Don't worry about pulling on her mouth as the pressure is taken by the side of the bridle. 
This manoeuvre gives you dominance over the horse. My horse is now as good as gold and more relax as he knows I'm in charge. He really hates this manoeuvre and the more I do it the less of a battle I have when I do preform it, he gives in instantly and does what I say.
good luck.


----------



## BerkleysTops (Feb 13, 2009)

7Ponies said:


> Regardless, we seem to have successfully ridden through her little backup tantrums. Now as soon as she balks and tries to throw it in reverse, I give her three quick heel pops and she moves forward without any more crankiness.

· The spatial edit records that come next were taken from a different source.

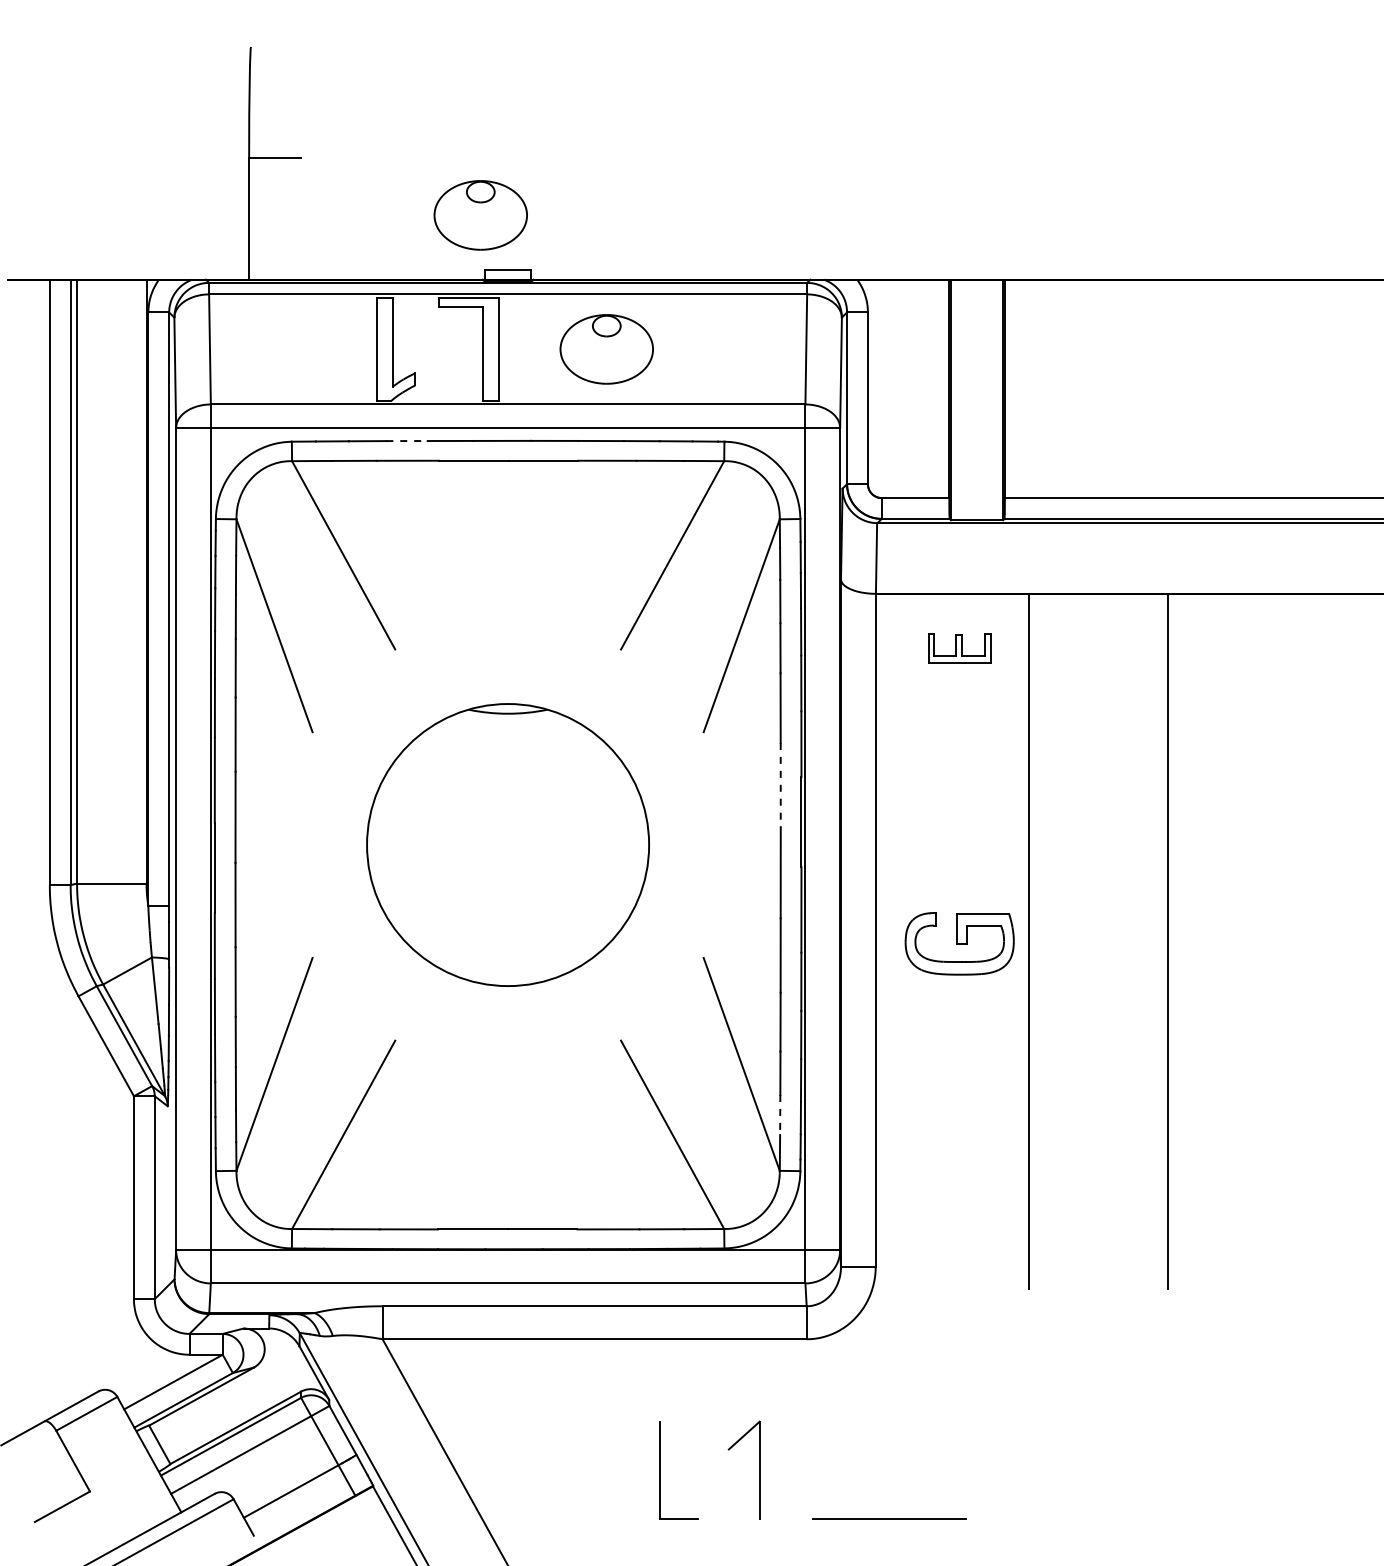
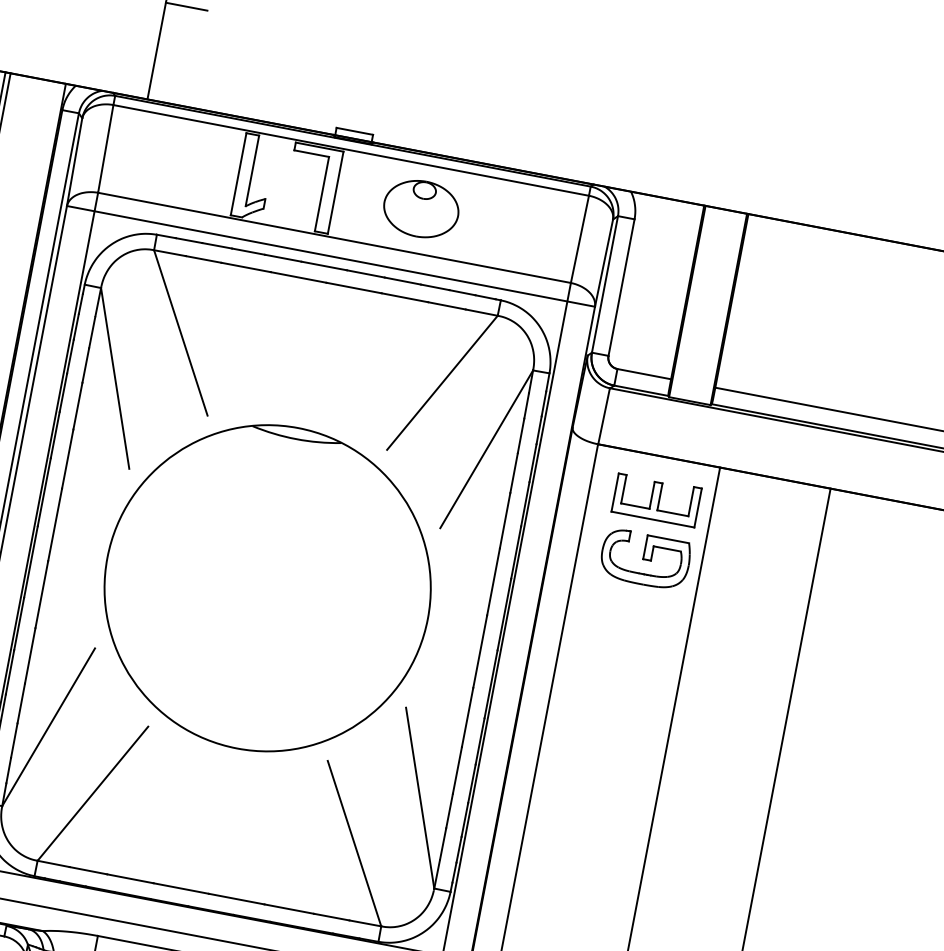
part: (480, 215) -> (341, 83), removed
line: (406, 441) -> (248, 251), dashed -> solid
part: (959, 648) -> (656, 500), size x1.67
line: (780, 785) -> (493, 582), dashed -> solid
part: (507, 844) -> (267, 587), size x1.43
part: (959, 943) -> (645, 559), moved
line: (780, 1114) -> (443, 843), dashed -> solid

I'm so glad you are past that issue. If you are like me, I just move on to my next issue. :lol: I'm fairly new to all this so it seems like I just get past one problem and we pop up with another. Actually, it's fun and I am learning new things all the time.


----------



## 7Ponies (May 21, 2009)

Oh, I am sure we will run into issue after issue after issue. I agree, that's part of the fun


----------



## Piper182 (Jun 18, 2009)

Ugh, I hate barn sour horses. At my barn, the indoor ring is attached to the barn. I used to ride a pony that, every time we would pass the door nearest his stall, he would throw his shoulder towards the door and scoot sideways. He was a small pony and almost anyone who rode him would fall. He hated going away from the barn and he would take off when going towards it. It took me months to get him to stop that.


----------